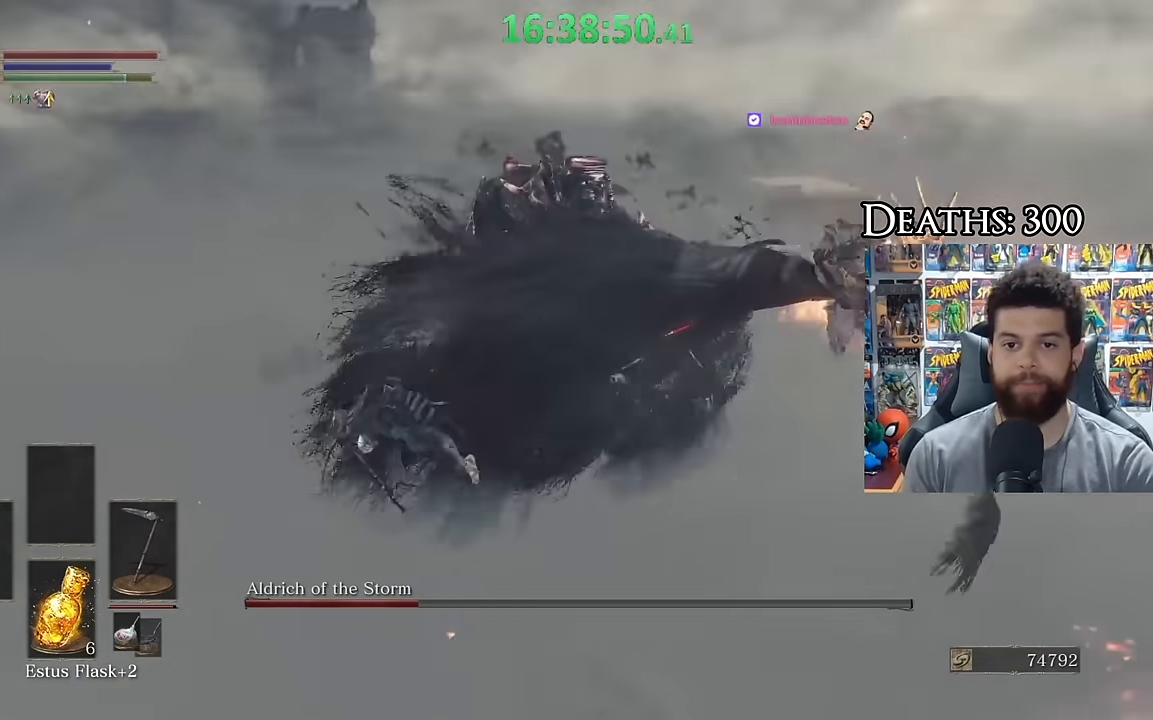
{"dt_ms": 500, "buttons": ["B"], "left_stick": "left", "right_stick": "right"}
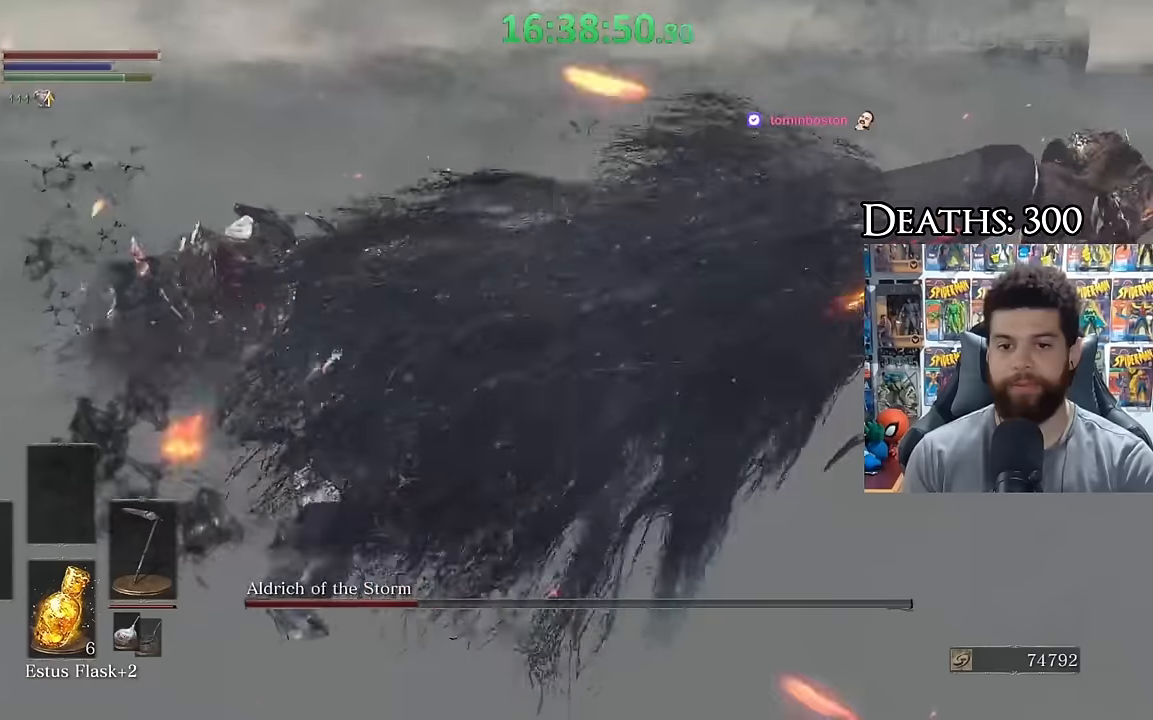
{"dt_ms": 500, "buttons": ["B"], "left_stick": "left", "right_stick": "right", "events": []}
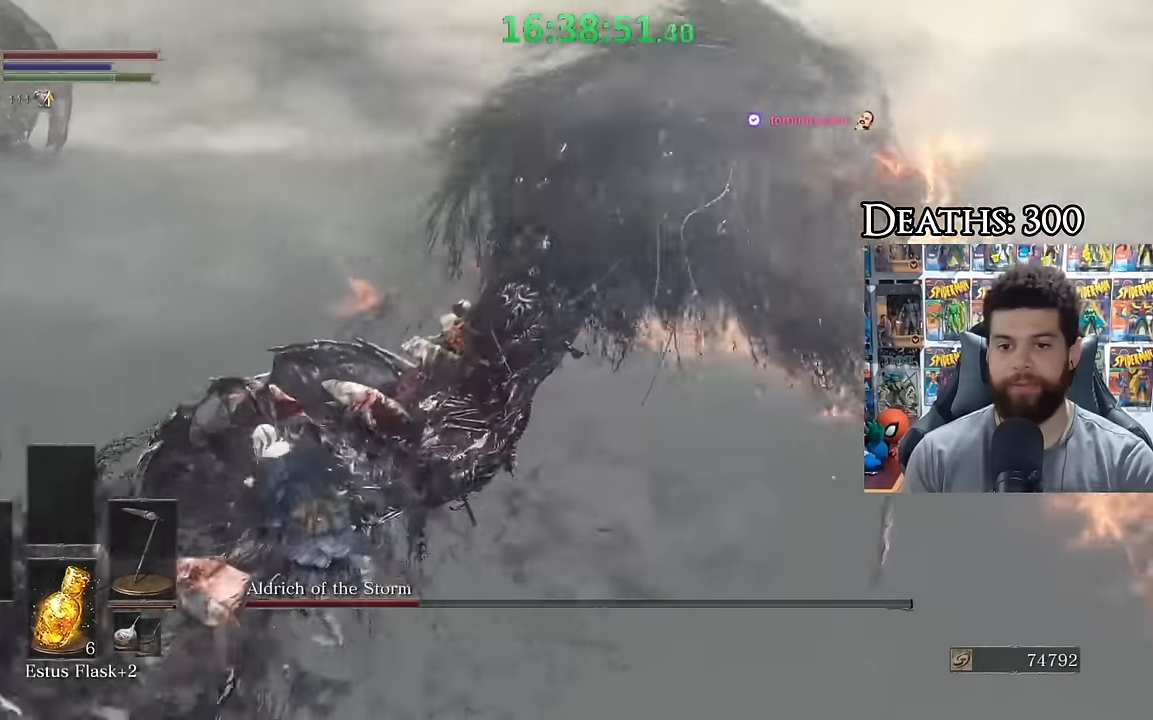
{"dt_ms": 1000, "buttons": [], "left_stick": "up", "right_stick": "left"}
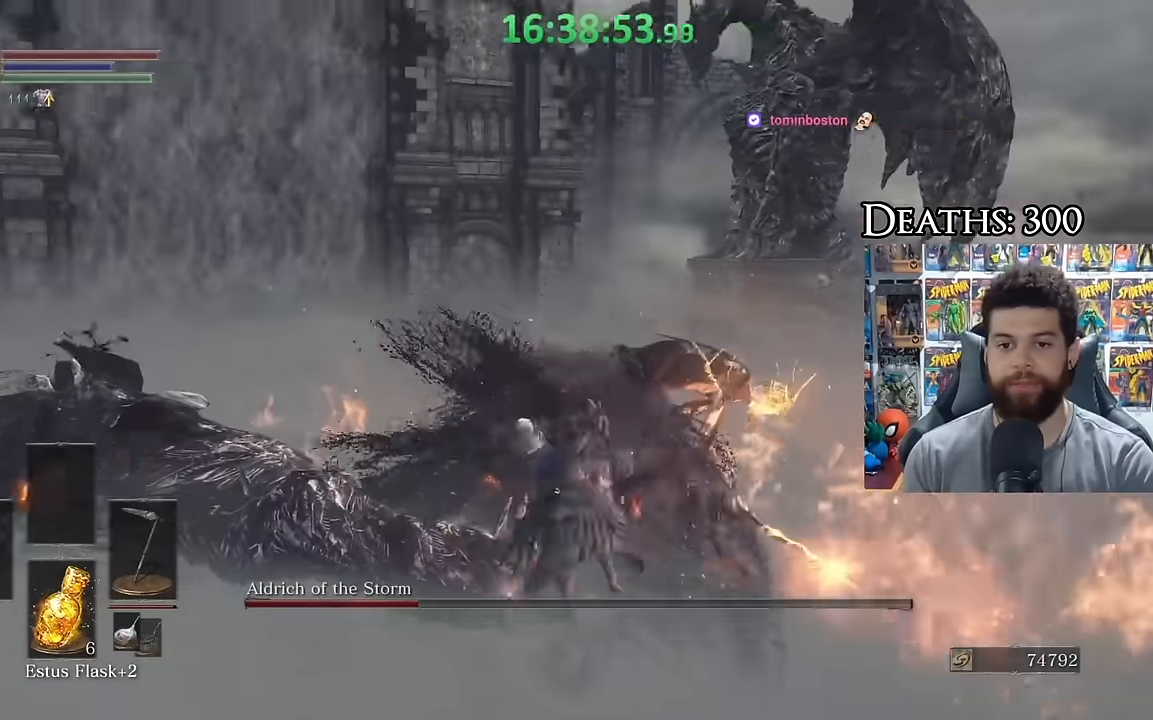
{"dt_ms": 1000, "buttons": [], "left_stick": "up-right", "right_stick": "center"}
-.-.-
_EXERCISE_. Reproduce each line above exactly, but not a single picture.

_EXERCISE SOLUTION_.
{"dt_ms": 500, "buttons": ["B"], "left_stick": "left", "right_stick": "right"}
{"dt_ms": 500, "buttons": ["B"], "left_stick": "left", "right_stick": "right", "events": []}
{"dt_ms": 1000, "buttons": [], "left_stick": "up", "right_stick": "left"}
{"dt_ms": 1000, "buttons": [], "left_stick": "up-right", "right_stick": "center"}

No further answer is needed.